- Provided passage:
1. Affine Bond Pricing: Hull-White Model

The Hull-White model ¹ extends the Vasicek framework with time-dependent parameters, particularly the drift function \(\theta(t)\), enabling perfect calibration to the current market yield curve. Remarkably, despite this time-dependence, we can still derive closed-form bond pricing formulas using the affine ansatz.

This treatment follows the standard references in the field, especially Brigo and Mercurio (Chapter 3.4) ² and Andersen and Piterbarg (Chapter 5) ³.

Before proceeding, review the Hull-White model fundamentals, including the time-varying drift, SDE solution, and yield curve fitting properties.

1.1 The Bond Pricing Problem

We seek the price at time \(t\) of a zero-coupon bond maturing at time \(T\), denoted \(P(t, T)\). Under the risk-neutral pricing framework:

\[ \begin{equation} P(t, T) = \mathbb{E}^{\mathbb{Q}}\left[\exp\left(-\int_t^T r(s)ds\right) \bigg| \mathcal{F}_t\right] \label{eq:hw_bond_price_expectation} \end{equation} \]

where:

\(\mathbb{E}^{\mathbb{Q}}\) denotes expectation under the risk-neutral measure
\(\mathcal{F}_t\) is the information available at time \(t\)

- Data section:
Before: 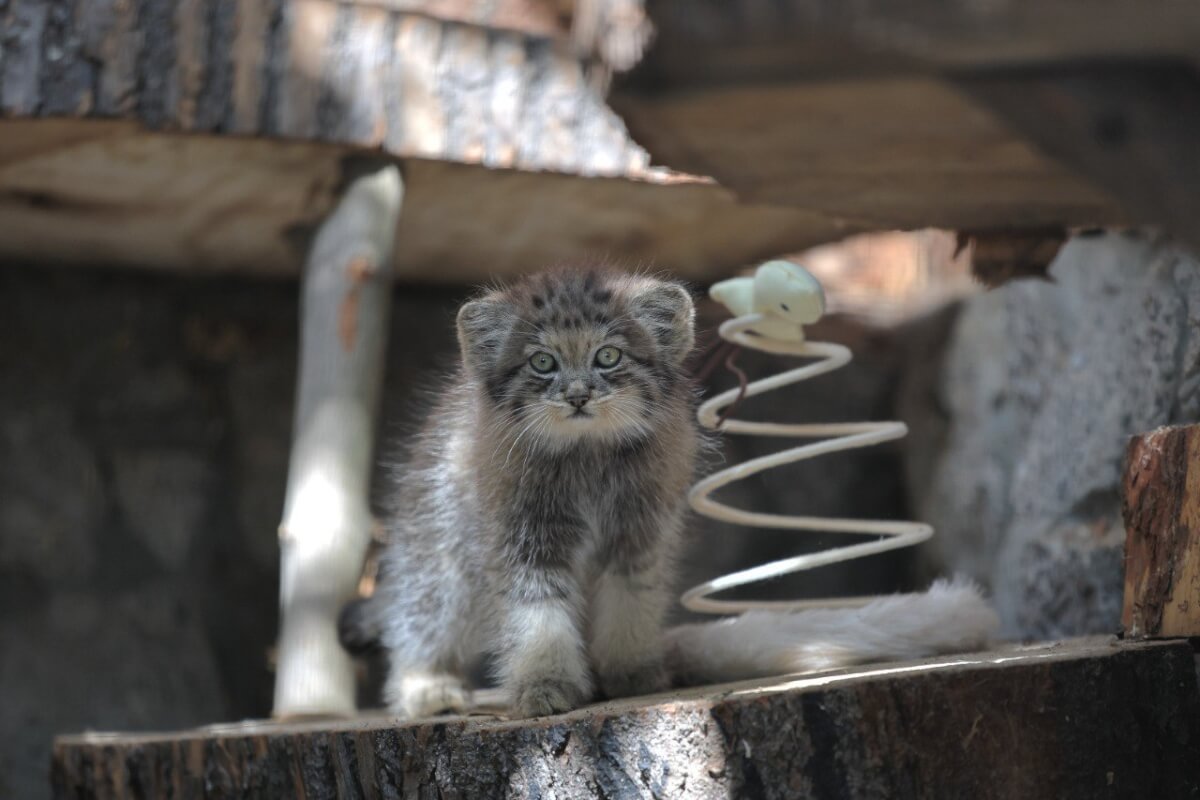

- Exercise instructions:
**A)** Answer these from the Hull-White text, one line each:
(i) Which framework does the Hull-White model extend?
(ii) Which chapter of Brigo and Mercurio does the treatment follow?
(iii) What does P(t, T) denote?
**B)** Edit the stretch of the Hull-White text from "1. Affine Bond" through "the affine ansatz.", replacing "Vasicek" with "Cox-Ingersoll-Ross".
**C)** List the Hull-White model fundamentals that the Hull-White text says to review before proceeding.
Rely only on the Hull-White text.

- Solutions below:
**A)**
(i) The Vasicek framework.
(ii) Chapter 3.4.
(iii) The price at time t of a zero-coupon bond maturing at time T.

**B)**
1. Affine Bond Pricing: Hull-White Model

The Hull-White model ¹ extends the Cox-Ingersoll-Ross framework with time-dependent parameters, particularly the drift function \(\theta(t)\), enabling perfect calibration to the current market yield curve. Remarkably, despite this time-dependence, we can still derive closed-form bond pricing formulas using the affine ansatz.

**C)**
The time-varying drift
The SDE solution
The yield curve fitting properties